DIRECTIVES →
[a] List every piece of information that the New Post form in the DigUp description asks the user to fill out or upload.
[b] According to the DigUp description, which two pages can be reached through the upper navbar?
[c] Extend the DigUp website description past its final sentence about the Profile page.

SELECTED EXCERPT →
* Start *
DigUp is Dartmouth’s first lost and found listing website designed to help users recover lost items. Over our time at Dartmouth, many of us have personally experienced or witnessed those around us lose expensive, often devastatingly personal, articles including jackets, car keys, and bikes. Based off the necessity and the goodwill of student hearts here at Dartmouth, our team plans to create a web application that expedites the lost&found process and return lost items in an efficient and organized fashion, all the while preserving anonymity (if desired). With the implementation of DigUp within the Dartmouth sphere, victims of forgetfulness seeking aid and those looking to complete their one good deed for the day are now able to integrate their objectives with the benefits going to both parties. Especially with the hectic influx of incoming freshman, outgoing seniors, and in between off-termers, our website would ameliorate the stress and reduce the anxiety of accidentally losing a valuable heirloom during the vulnerable transitioning phase and provide all students with a sense of ease knowing that DigUp is working around the clock to watch their backs.

Sample Screenshots

Signin Page

Users sign in here to view existing posts with valid authentication credentials.

Signin Page

Signup Page

Users may sign up to create an account to access post listings and create posts with a unique email address, username, password, and profile picture.

Signup Page

Home Page

A side by side listings main screen with lost and found items. Users can use this page to navigate through posts, create personal posts, and filter by tags.

main screen

Post

Accessible through the home page and provides detailed information on the specific properties of the item including a description, tags, image, and a means of contacting the post's owner.

post

New Post

Accessible through the home page and provides a auto-generated form for the user to fill out and upload the title, tag, description, photo, anonymity, and whether it was lost or found.

new post

Messages

Accessible through the upper navbar and provides a list of all current conversations with other anonymous or unanonymous users.

messages

Profile

Accessible through the upper navbar and details the user's posts, personal information, and profile picture.
* End *
[Spatial annotation records]
* Start *
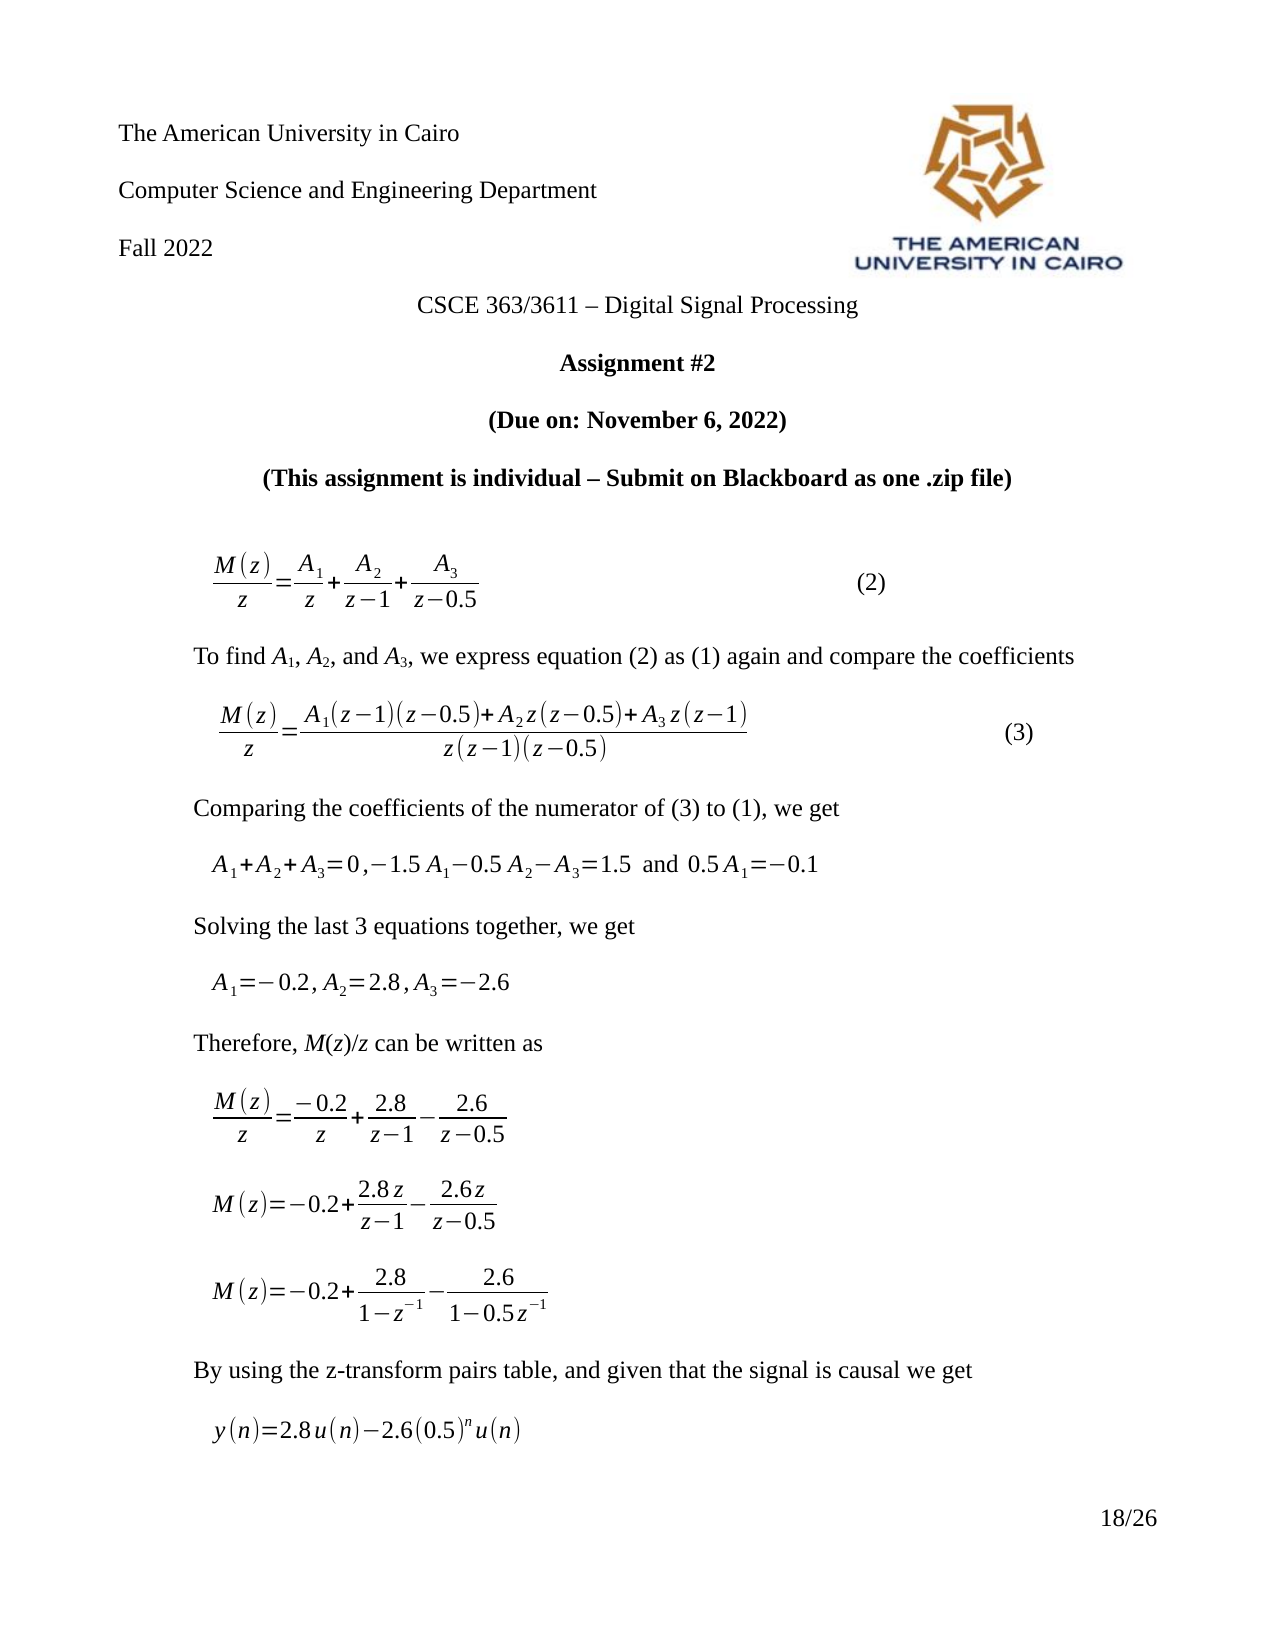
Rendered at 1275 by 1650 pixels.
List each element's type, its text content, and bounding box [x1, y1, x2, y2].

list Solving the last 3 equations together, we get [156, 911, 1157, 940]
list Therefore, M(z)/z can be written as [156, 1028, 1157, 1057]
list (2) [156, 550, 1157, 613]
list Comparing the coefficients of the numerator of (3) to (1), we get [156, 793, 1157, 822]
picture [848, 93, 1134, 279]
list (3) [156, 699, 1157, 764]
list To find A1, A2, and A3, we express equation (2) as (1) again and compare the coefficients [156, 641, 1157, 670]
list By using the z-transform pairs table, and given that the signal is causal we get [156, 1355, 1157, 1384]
* End *
* Start *
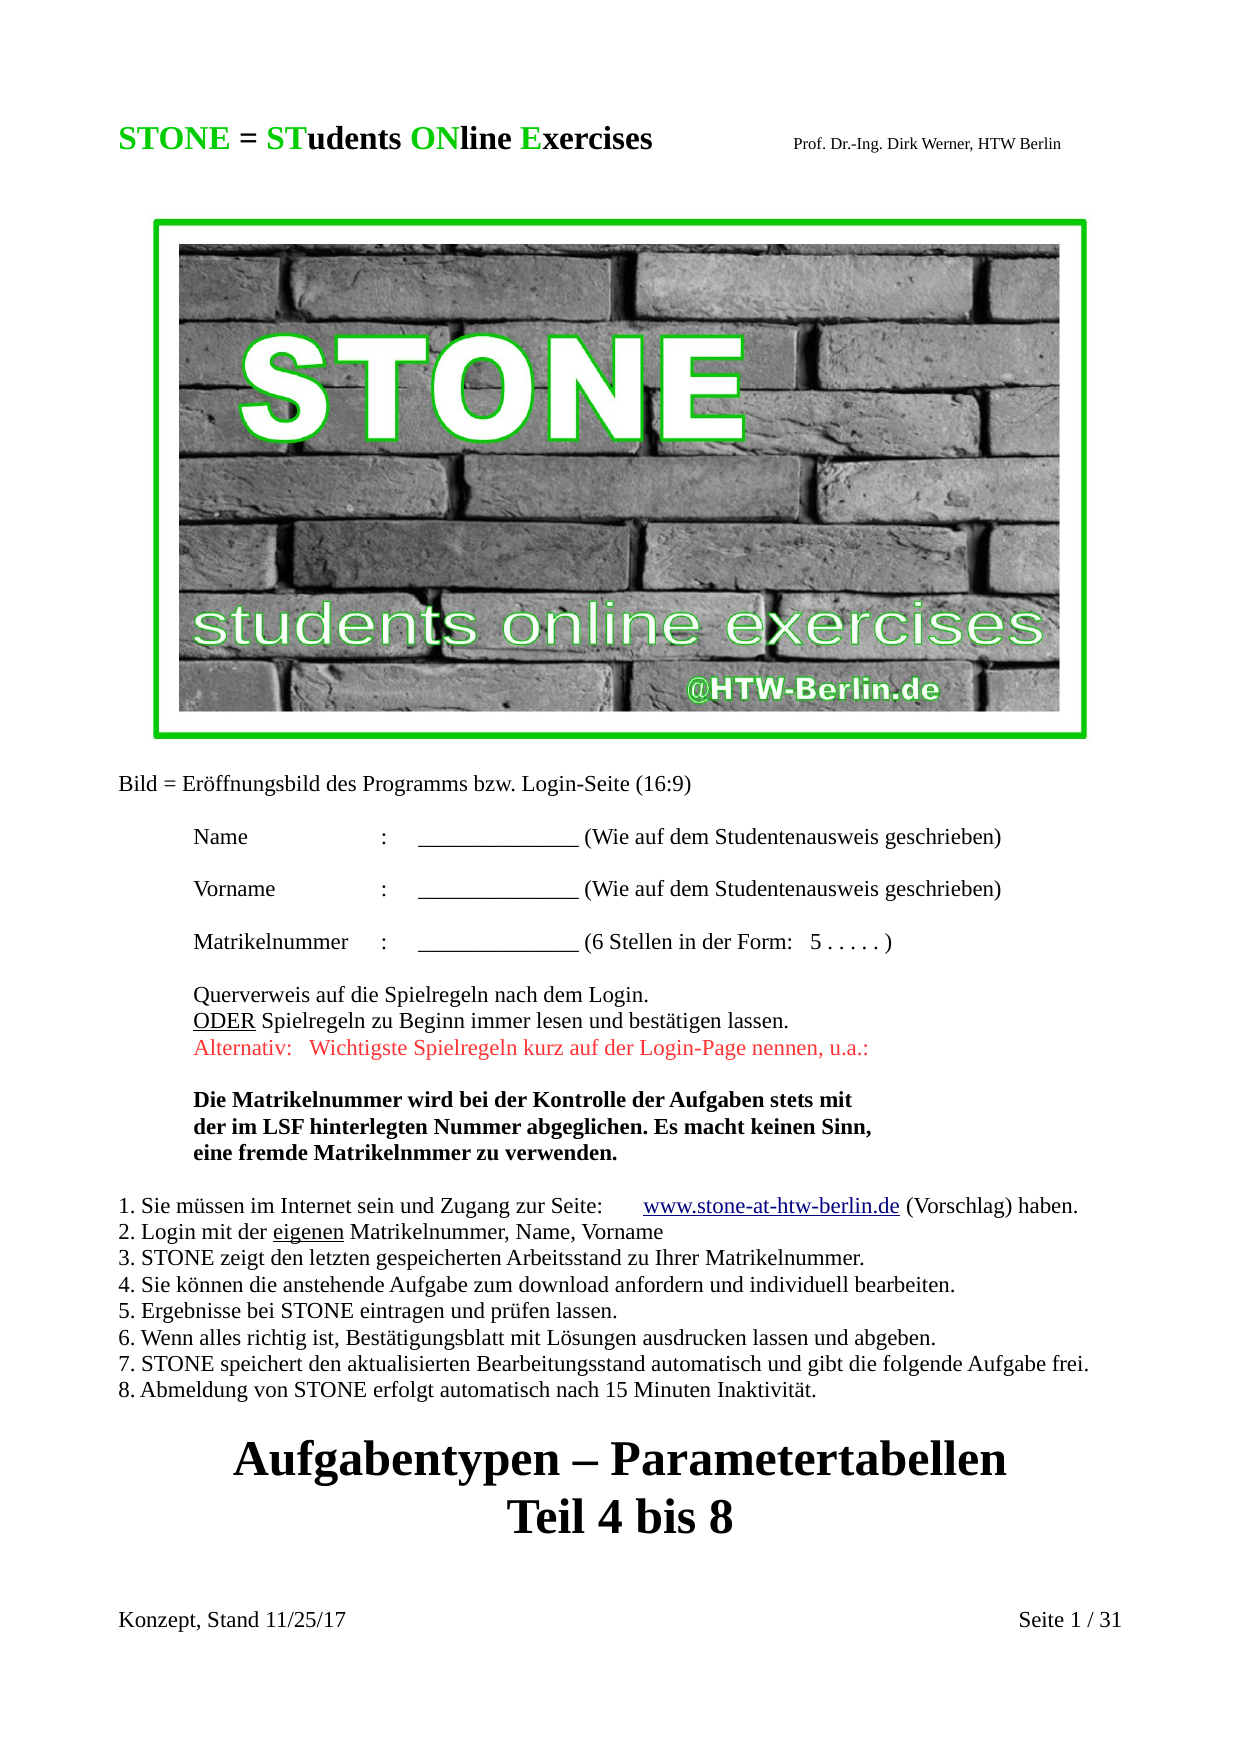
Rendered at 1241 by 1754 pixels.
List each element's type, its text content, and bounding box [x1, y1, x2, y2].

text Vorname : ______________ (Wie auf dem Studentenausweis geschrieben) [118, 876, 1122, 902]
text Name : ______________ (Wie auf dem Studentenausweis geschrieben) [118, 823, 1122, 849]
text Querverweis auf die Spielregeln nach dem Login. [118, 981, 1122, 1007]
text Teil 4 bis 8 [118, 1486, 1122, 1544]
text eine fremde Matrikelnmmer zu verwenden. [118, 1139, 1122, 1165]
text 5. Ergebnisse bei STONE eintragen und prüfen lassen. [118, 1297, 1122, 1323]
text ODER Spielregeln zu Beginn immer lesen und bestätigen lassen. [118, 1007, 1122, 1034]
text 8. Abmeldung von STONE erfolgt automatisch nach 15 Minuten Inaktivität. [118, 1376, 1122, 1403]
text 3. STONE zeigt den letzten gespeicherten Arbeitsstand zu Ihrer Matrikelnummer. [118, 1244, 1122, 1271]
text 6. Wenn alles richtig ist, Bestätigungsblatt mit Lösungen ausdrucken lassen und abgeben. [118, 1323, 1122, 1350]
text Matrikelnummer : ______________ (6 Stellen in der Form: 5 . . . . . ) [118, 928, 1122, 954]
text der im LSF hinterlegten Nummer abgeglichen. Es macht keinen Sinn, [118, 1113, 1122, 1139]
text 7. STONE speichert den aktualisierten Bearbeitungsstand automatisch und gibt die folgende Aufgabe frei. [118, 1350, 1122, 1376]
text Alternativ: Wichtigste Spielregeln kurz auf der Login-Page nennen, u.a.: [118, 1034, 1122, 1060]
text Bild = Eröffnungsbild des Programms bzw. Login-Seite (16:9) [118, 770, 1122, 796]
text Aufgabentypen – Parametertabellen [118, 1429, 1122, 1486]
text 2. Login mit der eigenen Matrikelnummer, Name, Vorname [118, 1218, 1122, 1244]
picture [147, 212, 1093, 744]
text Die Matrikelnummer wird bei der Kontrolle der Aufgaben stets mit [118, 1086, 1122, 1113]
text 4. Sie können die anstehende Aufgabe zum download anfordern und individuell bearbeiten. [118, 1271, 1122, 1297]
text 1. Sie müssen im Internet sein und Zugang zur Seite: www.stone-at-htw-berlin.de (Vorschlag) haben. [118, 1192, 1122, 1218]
* End *
EXPECTED RESPONSES →
[a]
title
tag
description
photo
anonymity
whether the item was lost or found

[b] The Messages page and the Profile page.

[c]
profile

Architecture

We currently implement Travis Cl to run automatic linting, Eslint with Airbnb config, and git-hooks to mitigate the damages to the repository structure caused by accidental pushes on both front and back ends.

Front End

Our front end is organized around react-redux containers and components. Each page view refers back to its respective container and retrieves global states from the store while importing specific actions relevant to its function within the overall website. Actions are passed through dispatch to respective reducers to manifest state changes. For our authentication, we implemented user generated tokens to determine authenticity with permissions checks via digup-backend.

Back End

For the Back End, we used express and mongodb to build a CRUD api server. Express is a web framework for Node.js, which provides a way to listen for and respond to incoming web requests. We host the backend server on Heroku and connect the app to a mongo database by provisioning the Sandbox verson of mLab. We were able to create a few data models such as post, user and message to store the data from front end. The back end also supports authentication with a salt+hashing algorithm. We used Passport.js to make JWT's for us.

Libraries used in the front end:

"axios": "^0.13.1", "dropzone": "^4.3.0", "immutable": "^3.8.1", "jquery": "^3.1.0", "react": "^15.2.1", "react-dom": "^15.2.1", "react-dropzone": "^3.5.3", "react-redux": "^4.4.5", "react-router": "^2.5.2", "redux": "^3.5.2", "redux-thunk": "^2.1.0"

Libraries used in the back end:

"aws-sdk": "^2.5.2", "babel-cli": "^6.11.4", "babel-preset-es2015": "^6.9.0", "babel-preset-stage-2": "^6.11.0", "bcrypt-nodejs": "0.0.3", "body-parser": "^1.15.2", "cors": "^2.7.1", "dotenv": "^2.0.0", "express": "^4.14.0", "jwt-simple": "^0.5.0", "mongoose": "^4.5.8", "passport": "^0.3.2", "passport-jwt": "^2.1.0", "passport-local": "^1.0.0"

Setup

Front End Dev Environment

First, run npm install to fetch all the webpack dependencies.

Then npm start will start the front end website on http://localhost:8080.

Back End Dev Environment

npm run dev will start the backend app on http://localhost:9090 in dev reloading mode.

Remember to change the server api url to const ROOT_URL = 'http://localhost:9090/api';

Also run the mongod & process in background, which the node app will connect to.

Deployment

Front End

After pushing to github, type command npm run deploy into console, and the website would be built and deployed to the default domain https://digup.surge.sh

Back End

  • The backend app for Digup is deployed at https://digup.herokuapp.com/api
  • Heroku app has been set up to be connected to GitHub with automatic deploys. Whenever a pull-request is merged into master branch for server component, Heroku will pick up the change. Also, Heroku only updates if the Travis tests have completed successfully.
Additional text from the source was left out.